Looks like it is quickly overfitting

Question

Looks like it is quickly overfitting

abhinavkaul95 opened this issue 3 years ago · comments

Have been trying to replicate the results of your paper. Testing seems fine and getting same accuracy as in the paper.

But, at training time, the training accuracy jumps to around 96-98% in the second epoch and after 100 epochs also, validation accuracy is around 20%.

The logs are attached for the reference. Can you help in understanding what is going on and how can it be worked out?

referit_train_nograd_100.txt

Zhengyuan Yang · Answer 1 · Sat Mar 13 2021 00:24:51 GMT+0800 (China Standard Time)

Hi abhinavkaul95,

There seem to be two aspects of the problem.

Instead of overfitting, the difference in training/inference accuracy is caused by the different definitions of "Accu." In inference, "Accu" indicates the final Acc@0.5. However, in training, we assume the correct center and use "Accu" to understand the box regression quality. As you can imagine, it is a simple task to get a regressed box with IoU>0.5 when given the center, and that's why training "Accu" is high.
However, that doesn't explain why you fail to train the model. You might need to provide/verify the related settings, e.g., the training command and other settings.

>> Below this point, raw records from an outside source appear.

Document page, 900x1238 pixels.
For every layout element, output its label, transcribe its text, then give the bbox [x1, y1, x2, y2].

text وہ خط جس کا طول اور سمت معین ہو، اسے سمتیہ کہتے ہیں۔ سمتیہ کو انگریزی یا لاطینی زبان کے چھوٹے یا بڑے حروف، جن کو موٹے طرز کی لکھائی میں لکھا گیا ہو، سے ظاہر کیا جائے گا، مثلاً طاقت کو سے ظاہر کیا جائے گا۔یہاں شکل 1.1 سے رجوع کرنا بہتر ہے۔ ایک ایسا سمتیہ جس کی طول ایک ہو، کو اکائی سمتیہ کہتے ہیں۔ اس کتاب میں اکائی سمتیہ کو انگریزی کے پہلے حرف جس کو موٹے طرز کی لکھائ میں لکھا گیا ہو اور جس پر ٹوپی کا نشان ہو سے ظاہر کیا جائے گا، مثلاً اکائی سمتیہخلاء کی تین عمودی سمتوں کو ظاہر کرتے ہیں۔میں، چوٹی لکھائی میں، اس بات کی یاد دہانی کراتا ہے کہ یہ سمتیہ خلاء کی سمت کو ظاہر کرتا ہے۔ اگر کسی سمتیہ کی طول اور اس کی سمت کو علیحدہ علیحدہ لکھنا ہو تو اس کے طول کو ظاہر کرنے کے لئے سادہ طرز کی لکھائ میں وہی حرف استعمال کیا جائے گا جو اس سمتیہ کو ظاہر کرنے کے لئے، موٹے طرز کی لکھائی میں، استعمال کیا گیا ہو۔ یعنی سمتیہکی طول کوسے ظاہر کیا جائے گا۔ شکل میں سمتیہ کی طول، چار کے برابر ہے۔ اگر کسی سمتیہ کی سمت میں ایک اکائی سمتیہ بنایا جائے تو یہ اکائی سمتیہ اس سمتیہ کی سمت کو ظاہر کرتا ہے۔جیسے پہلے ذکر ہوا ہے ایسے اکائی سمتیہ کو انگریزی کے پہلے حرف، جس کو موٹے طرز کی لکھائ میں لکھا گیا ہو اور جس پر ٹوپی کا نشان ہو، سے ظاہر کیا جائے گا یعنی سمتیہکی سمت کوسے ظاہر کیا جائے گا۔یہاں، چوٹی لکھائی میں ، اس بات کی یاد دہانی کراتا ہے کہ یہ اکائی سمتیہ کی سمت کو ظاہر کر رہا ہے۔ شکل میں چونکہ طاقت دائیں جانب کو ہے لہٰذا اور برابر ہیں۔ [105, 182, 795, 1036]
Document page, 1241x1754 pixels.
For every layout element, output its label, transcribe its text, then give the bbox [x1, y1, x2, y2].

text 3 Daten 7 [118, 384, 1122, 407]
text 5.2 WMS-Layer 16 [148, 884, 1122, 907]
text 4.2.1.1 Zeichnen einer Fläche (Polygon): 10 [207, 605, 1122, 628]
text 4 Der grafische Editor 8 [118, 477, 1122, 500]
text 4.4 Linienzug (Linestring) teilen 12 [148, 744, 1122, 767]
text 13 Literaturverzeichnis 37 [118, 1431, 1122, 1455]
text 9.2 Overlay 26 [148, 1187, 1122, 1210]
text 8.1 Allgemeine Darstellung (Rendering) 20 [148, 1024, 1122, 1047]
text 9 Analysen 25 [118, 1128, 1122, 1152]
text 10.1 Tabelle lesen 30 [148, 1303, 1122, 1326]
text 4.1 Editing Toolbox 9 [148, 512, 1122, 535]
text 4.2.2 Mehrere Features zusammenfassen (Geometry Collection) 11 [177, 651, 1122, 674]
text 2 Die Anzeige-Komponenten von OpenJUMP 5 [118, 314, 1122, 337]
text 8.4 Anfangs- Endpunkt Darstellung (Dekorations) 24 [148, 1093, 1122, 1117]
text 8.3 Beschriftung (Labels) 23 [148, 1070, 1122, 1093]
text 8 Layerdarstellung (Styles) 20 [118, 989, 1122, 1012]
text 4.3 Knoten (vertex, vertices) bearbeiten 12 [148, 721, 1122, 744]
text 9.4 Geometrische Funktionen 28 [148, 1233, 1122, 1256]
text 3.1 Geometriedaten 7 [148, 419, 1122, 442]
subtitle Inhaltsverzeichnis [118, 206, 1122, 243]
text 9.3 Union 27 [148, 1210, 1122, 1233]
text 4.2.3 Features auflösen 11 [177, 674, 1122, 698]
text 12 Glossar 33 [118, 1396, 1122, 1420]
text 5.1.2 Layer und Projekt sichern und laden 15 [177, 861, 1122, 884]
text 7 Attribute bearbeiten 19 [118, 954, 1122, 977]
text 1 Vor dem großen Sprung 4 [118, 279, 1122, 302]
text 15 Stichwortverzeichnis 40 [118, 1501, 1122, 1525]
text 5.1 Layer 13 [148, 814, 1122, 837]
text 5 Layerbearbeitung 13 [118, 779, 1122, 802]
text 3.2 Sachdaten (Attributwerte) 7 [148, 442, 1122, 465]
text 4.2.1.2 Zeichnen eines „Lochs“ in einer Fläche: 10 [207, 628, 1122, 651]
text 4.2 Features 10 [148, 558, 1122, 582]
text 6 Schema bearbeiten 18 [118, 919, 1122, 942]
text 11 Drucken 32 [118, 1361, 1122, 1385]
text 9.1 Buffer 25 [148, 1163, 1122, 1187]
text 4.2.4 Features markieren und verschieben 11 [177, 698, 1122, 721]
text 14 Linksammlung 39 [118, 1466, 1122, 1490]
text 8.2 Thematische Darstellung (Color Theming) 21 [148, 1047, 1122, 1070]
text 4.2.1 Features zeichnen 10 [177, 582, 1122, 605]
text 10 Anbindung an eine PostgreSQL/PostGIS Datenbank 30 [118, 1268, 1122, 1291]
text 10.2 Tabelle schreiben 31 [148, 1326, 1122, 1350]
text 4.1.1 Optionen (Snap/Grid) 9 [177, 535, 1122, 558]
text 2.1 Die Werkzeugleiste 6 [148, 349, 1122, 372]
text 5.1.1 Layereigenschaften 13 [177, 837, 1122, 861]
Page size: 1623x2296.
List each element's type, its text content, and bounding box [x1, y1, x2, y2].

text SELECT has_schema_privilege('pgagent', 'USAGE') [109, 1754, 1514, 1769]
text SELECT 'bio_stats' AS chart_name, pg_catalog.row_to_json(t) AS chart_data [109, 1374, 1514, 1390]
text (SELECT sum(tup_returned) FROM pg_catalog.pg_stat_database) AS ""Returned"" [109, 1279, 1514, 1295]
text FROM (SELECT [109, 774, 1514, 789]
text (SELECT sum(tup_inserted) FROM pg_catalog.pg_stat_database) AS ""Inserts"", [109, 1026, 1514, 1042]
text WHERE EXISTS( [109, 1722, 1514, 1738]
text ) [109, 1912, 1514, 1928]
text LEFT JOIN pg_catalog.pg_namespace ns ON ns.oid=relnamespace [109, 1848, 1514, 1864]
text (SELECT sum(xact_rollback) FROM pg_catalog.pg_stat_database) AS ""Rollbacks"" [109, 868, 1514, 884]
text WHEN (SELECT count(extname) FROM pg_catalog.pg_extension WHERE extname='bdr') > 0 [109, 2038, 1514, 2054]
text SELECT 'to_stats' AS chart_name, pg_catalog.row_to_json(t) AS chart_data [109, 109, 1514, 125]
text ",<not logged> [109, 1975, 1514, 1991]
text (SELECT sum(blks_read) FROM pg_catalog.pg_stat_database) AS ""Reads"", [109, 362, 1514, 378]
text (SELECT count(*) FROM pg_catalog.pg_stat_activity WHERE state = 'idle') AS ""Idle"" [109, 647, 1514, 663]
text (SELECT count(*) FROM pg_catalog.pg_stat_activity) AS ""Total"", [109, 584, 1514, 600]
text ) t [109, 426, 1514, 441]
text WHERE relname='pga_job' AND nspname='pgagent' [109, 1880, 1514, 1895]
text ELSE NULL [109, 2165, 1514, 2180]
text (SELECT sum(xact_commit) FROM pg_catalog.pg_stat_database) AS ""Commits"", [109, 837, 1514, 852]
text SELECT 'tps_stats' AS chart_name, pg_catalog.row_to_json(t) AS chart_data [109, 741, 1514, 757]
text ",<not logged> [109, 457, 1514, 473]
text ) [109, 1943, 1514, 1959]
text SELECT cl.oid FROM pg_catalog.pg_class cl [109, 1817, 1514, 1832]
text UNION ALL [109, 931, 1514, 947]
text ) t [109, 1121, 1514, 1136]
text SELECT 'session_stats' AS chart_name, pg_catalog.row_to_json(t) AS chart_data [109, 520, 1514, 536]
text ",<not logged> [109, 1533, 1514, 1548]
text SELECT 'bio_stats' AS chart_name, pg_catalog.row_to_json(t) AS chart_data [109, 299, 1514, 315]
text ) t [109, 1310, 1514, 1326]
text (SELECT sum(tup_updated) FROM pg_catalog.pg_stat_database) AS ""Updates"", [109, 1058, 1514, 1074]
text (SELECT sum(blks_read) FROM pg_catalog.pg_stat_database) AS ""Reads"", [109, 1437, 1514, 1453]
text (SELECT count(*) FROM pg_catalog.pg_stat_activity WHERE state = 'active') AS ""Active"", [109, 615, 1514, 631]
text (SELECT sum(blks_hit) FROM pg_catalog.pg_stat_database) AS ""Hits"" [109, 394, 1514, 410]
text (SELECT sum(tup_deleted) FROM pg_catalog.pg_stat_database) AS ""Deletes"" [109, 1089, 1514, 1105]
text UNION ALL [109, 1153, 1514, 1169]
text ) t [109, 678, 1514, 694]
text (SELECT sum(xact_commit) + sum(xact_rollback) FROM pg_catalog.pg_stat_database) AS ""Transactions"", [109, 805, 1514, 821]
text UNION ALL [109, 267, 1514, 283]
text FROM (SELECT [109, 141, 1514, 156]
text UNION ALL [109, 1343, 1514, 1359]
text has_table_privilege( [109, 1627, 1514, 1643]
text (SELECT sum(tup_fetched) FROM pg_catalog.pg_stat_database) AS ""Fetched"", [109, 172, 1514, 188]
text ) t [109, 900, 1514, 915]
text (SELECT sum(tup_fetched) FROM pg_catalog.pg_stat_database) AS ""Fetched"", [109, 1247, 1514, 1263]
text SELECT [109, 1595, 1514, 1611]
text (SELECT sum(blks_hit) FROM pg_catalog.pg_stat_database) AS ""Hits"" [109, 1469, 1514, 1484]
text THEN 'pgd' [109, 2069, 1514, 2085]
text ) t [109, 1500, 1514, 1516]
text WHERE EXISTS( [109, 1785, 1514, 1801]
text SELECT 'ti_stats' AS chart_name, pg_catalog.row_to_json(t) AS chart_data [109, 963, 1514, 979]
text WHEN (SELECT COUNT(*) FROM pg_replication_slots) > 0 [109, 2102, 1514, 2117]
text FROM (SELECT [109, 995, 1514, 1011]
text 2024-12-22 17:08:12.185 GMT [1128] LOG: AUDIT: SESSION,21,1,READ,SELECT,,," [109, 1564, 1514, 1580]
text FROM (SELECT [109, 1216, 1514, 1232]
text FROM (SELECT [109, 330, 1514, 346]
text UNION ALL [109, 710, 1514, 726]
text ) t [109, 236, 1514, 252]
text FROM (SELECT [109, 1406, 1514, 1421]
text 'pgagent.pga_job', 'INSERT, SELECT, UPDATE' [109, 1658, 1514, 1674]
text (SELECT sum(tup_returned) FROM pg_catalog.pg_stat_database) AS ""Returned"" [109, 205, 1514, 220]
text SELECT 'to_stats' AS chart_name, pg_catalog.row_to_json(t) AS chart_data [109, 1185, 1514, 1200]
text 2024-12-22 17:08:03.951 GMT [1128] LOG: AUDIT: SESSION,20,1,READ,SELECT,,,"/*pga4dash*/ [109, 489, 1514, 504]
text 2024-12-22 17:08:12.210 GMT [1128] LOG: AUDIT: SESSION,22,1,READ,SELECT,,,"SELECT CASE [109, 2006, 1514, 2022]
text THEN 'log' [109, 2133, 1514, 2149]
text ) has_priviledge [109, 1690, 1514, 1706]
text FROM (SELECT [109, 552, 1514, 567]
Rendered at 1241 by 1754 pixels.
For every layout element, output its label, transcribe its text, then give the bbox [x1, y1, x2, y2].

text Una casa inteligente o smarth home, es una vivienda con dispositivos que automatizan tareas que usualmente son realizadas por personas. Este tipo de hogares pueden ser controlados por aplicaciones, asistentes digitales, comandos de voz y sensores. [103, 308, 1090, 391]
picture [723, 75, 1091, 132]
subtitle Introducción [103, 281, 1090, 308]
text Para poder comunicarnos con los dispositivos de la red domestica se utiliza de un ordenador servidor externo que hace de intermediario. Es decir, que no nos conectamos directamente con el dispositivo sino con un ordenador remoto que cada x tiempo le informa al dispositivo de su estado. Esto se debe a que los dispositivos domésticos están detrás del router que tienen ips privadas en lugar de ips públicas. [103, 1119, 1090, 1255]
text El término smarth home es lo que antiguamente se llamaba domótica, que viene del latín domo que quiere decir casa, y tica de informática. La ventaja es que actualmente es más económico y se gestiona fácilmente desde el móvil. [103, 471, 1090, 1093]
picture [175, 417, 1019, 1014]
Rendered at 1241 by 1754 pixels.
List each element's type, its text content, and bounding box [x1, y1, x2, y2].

Thanks.

abhinavkaul95 · Answer 2 · Sat Mar 13 2021 19:20:23 GMT+0800 (China Standard Time)

Hi @zyang-ur,

Thanks for a speedy response and a valid point regarding high training accuracy.

For the second point, the settings and configurations are all the same as given in the code. No changes have been made. The code is being run on two GPUs on ReferItGame dataset. The same problem is being faced on Flickr30kEntities dataset also.

Training command: python3 train_yolo.py --data_root ./ln_data/ --dataset referit --gpu 0,1

Please let me know in case you would require anything else (logs, machine or processing unit architecture or specific settings) so as to look into why the results are not being replicated. What I require for now is just the replication of training to get a validation accuracy that would be comparable to the testing accuracy.

Thanks a lot again!

Zhengyuan Yang · Answer 3 · Mon Mar 15 2021 05:30:17 GMT+0800 (China Standard Time)

Hi,

I would recommend first try to reproduce with the identical setting and then step-by-step locate the problem. For example, see if using a single GPU with the default batch size and learning rate will work. I haven't try multi-GPU at that time. Thanks.

abhinavkaul95 · Answer 4 · Mon Mar 15 2021 13:24:45 GMT+0800 (China Standard Time)

All the settings are identical as I told you earlier, including the batch size and learning rate.
Also, I am facing the runtime CUDA memory error with a single GPU.

RuntimeError: CUDA out of memory. Tried to allocate 32.00 MiB (GPU 0; 7.80 GiB total capacity; 6.71 GiB already allocated; 8.44 MiB free; 6.77 GiB reserved in total by PyTorch)

So, the only way I can run the code in my system is on 2 GPUs.
Also, as per the following statement in the paper,

We observe about 1% improvement when we use larger batch sizes on a workstation with eight P100 GPUs, but we opt to report the results of the small batch size (32) so that one can easily reproduce our results on a desktop with two GPUs.

It looks like the tests have been done on multiple GPUs as you have mentioned the numbers. Please clarify. Thanks!

Zhengyuan Yang · Answer 5 · Mon Mar 22 2021 03:20:55 GMT+0800 (China Standard Time)

Sorry about the delay. Could you please try with a smaller batch size (e.g., 16 or 24) on a single GPU? Thanks.

abhinavkaul95 · Answer 6 · Mon Mar 22 2021 12:52:13 GMT+0800 (China Standard Time)

Hi @zyang-ur, as per my previous comment, I am getting a runtime error of CUDA getting out of memory while using a single GPU. I will be still giving a smaller batch size a shot, but on two GPUs.

Can you please let me know if we can take this on to a call as per your time availability if that is needed for checking what the issue is? Thanks!

abhinavkaul95 · Answer 7 · Wed Mar 31 2021 14:36:56 GMT+0800 (China Standard Time)

Hi @zyang-ur, please let me know if there are any updates.